Bruce Bawer in Copenhagen...
Pajamas Media has sent Bruce Bawer to Copenhagen to cover the climate party....they couldn't have picked a better journalist!
One word about Copenhagen in December: brrrr. You wouldn’t necessarily consider it the ideal place to try to put over the message that the planet’s heating up. (There’s a reason why there are songs about April in Paris, autumn in New York, and Memphis in June, but not Copenhagen in December.) Of all people, moreover, you’d think Scandinavians would welcome toastier temperatures. But no – they’re more hyped up about global warming than anybody else. Why? One reason is that they, more than the rest of us, tend to take whatever the UN says on faith. Another is that this spare-a-square mentality brings out the thin-lipped, absurdly self-denying Lutheran killjoy preacher in all of them (think of the bishop stepfather in Fanny and Alexander) and taps into their latent guilt over being well-off and over embracing American-type lifestyles that are alien to their grandparents’ simpler, purer, more frugal ways. Who’s been using up all the toilet paper? Who left this light on? It’s like an oven in here! Talk about a red-blooded Scandinavian’s idea of a good (i.e., virtuous) time! Alas and alack, the Danes, like the Norwegians I live among, are cursed by the so-called Jante Law — a deep-seated mentality, instilled from infancy, which teaches them to feel unworthy of just about anything, to feel guilty about even the most modest pleasure or luxury, and to pour money into charities even if they know the money will end up paying for some Third World dictator’s eighteenth limo. The Jante Law is utterly at odds with the American belief in an inalienable right to life, liberty, and the pursuit of happiness, and it’s a natural foundation for the endless riot of petty, humorless guilt-tripping that is a key element of the global-warming cult.
^^^^
STATED GOAL A: Reproduce the passage on Copenhagen and global warming word for word, starting at "Bruce Bawer in" and ending at "a better journalist!".
STATED GOAL B: Pick up the passage on Copenhagen and global warming after its last sentence and carry it on.

Stored data:
^^^^
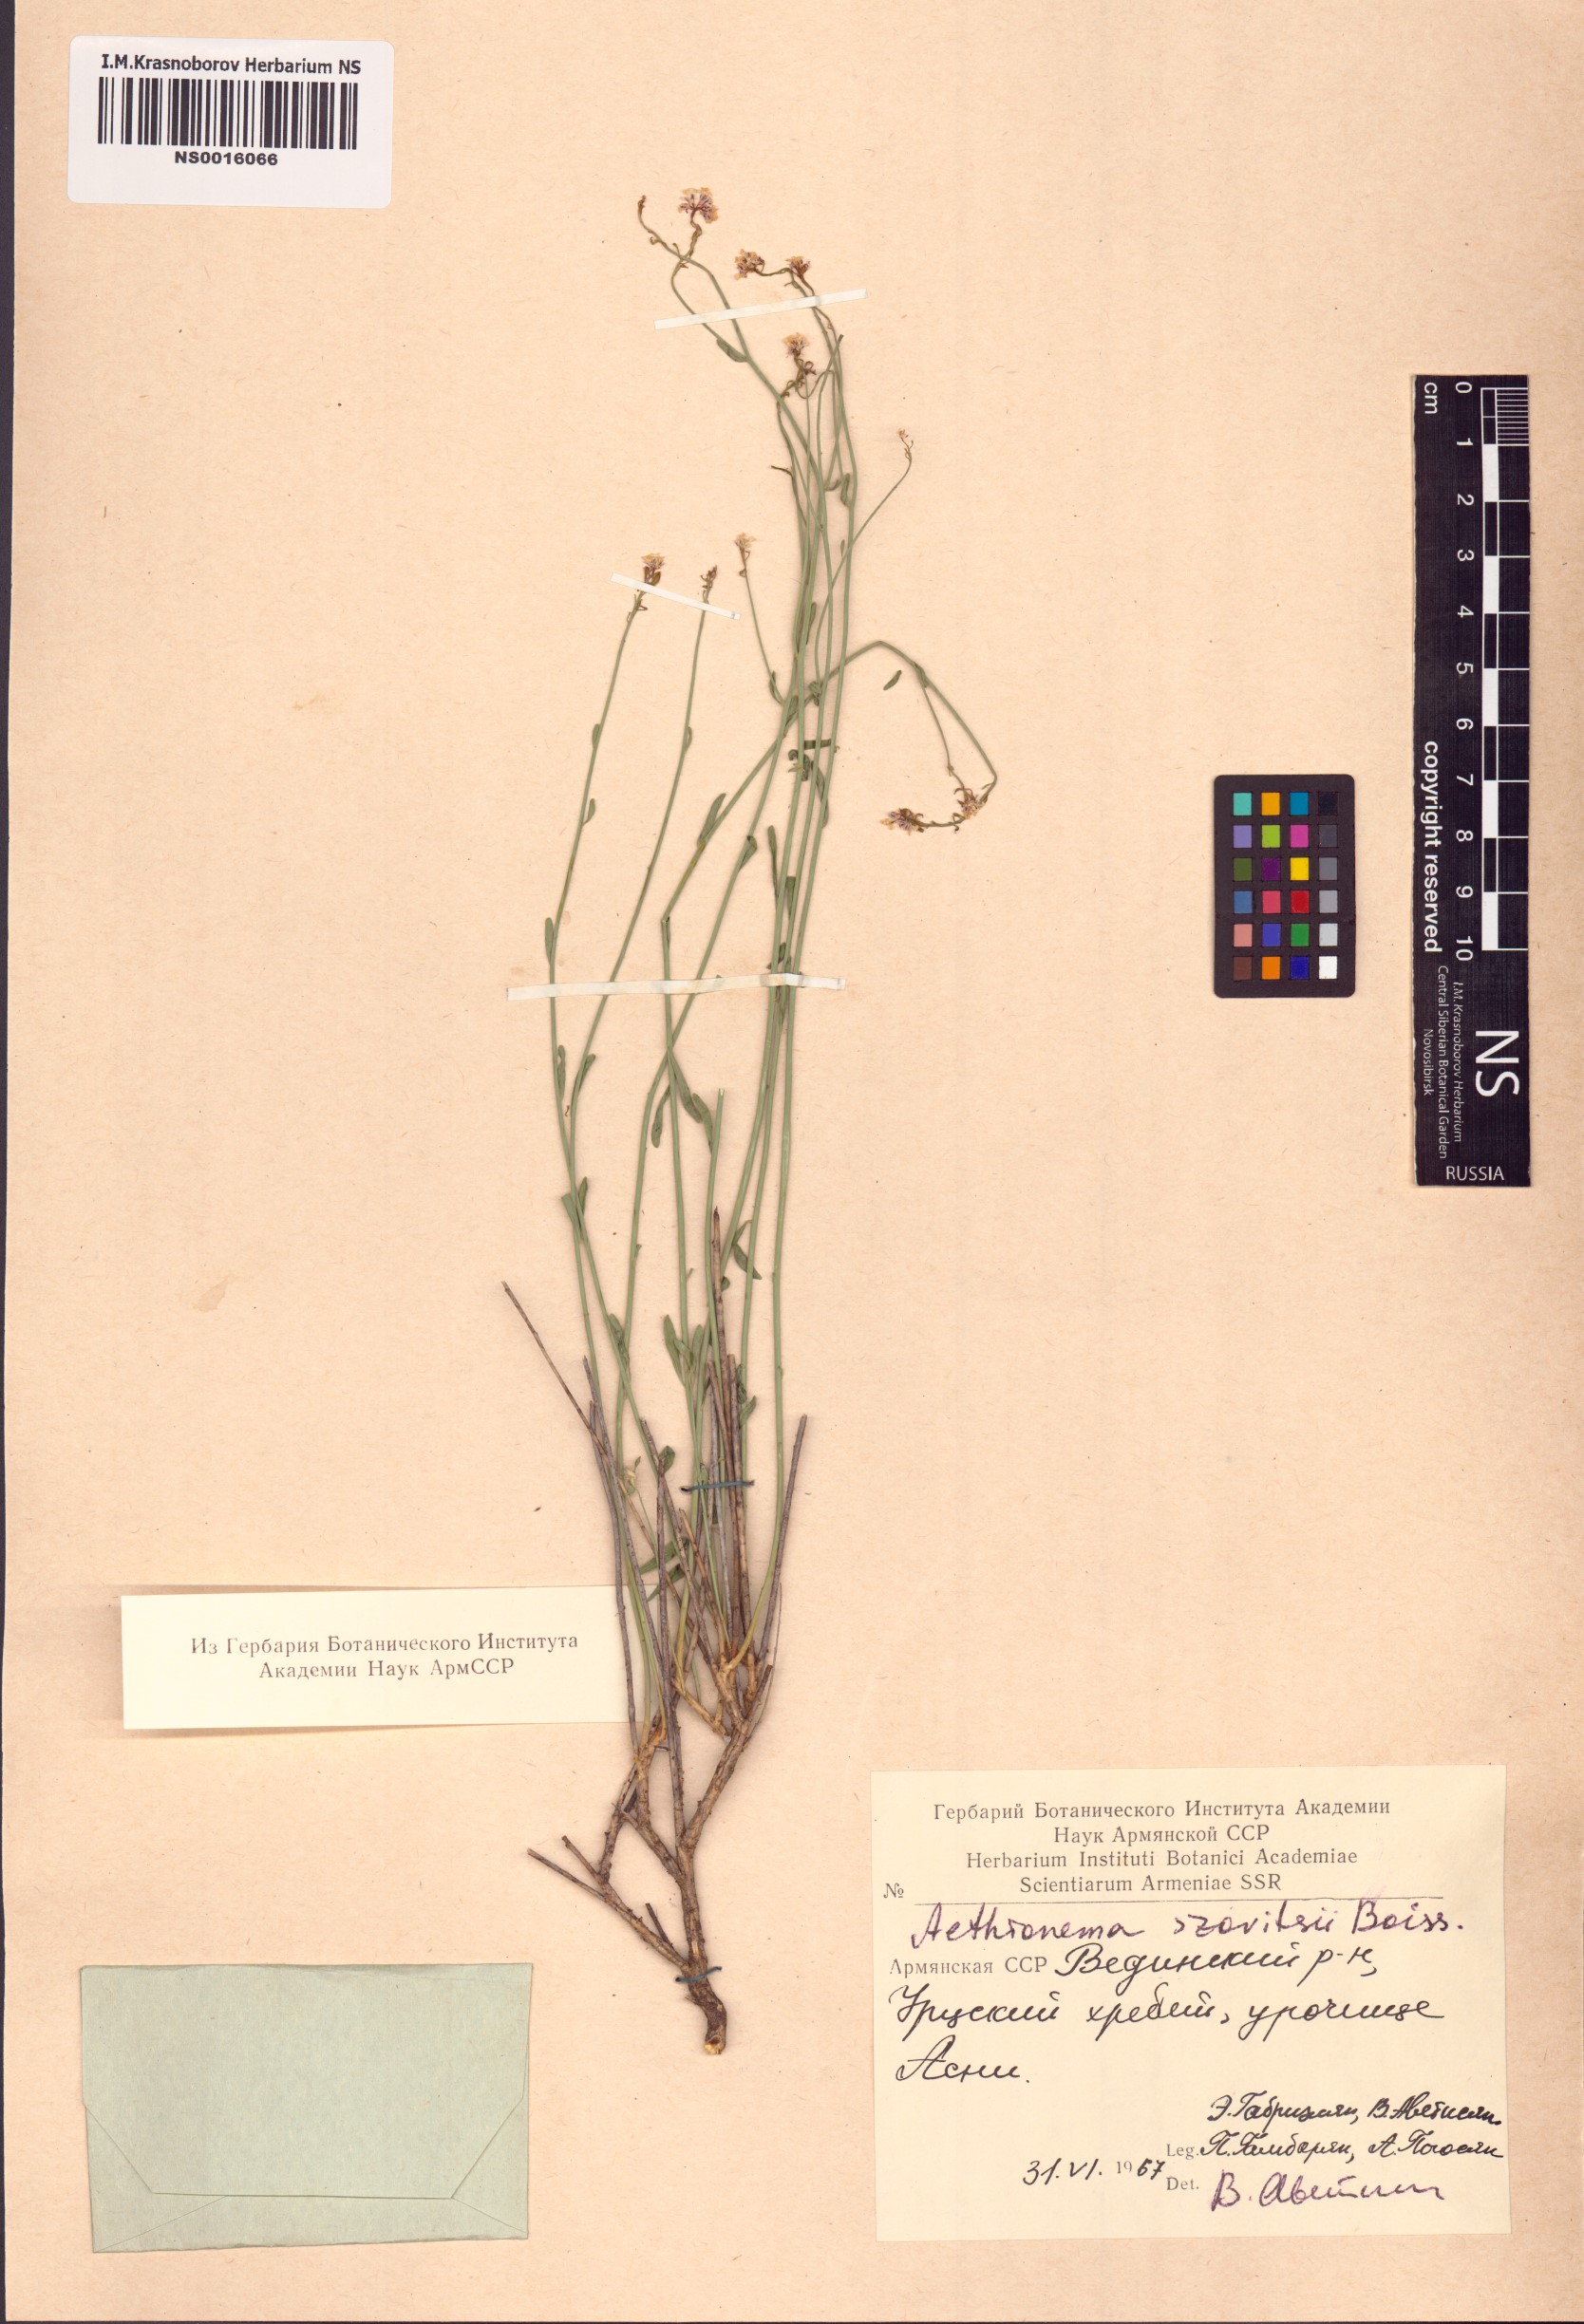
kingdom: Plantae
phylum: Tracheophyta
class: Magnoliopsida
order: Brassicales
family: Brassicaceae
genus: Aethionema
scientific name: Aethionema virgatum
^^^^
EXERCISE ANSWER A:
Bruce Bawer in Copenhagen...
Pajamas Media has sent Bruce Bawer to Copenhagen to cover the climate party....they couldn't have picked a better journalist!

EXERCISE ANSWER B:
Which is not to deny that this guilt-tripping has taken strong root in the U.S., too. For heaven’s sake, when somebody like Oprah (and I saw this just a couple of weeks ago) actually stands there on her show urging us, with a straight face, to use fewer paper towels in the kitchen, we should break down in helpless laughter at the idea that this woman who owns several lavish houses and travels by private jet should dare to lecture us so arrogantly. Just the other day, Mark Steyn noted that Dr. Rajendra Pachauri, chair of the Intergovernmental Panel on Climate Change (the UN Star Chamber for global warming), who has called for “hefty aviation taxes … to deter people from flying,” himself flew at least 443,000 miles on alleged IPCC business during a recent 19-month period. No one with any sense is really surprised by such things — only by the fact that these people continue to be taken seriously. To my mind, the incomparable level of hypocrisy on the part of all the major players in this operation, from Al Gore on down, was always enough to make it obvious that the whole thing was a scam — a scam perpetrated by a cultural, media, and academic elite on people whom they considered their inferiors, and a scam entirely at odds with the premises of American democracy. Of course there was no hard proof. Climategate has provided it.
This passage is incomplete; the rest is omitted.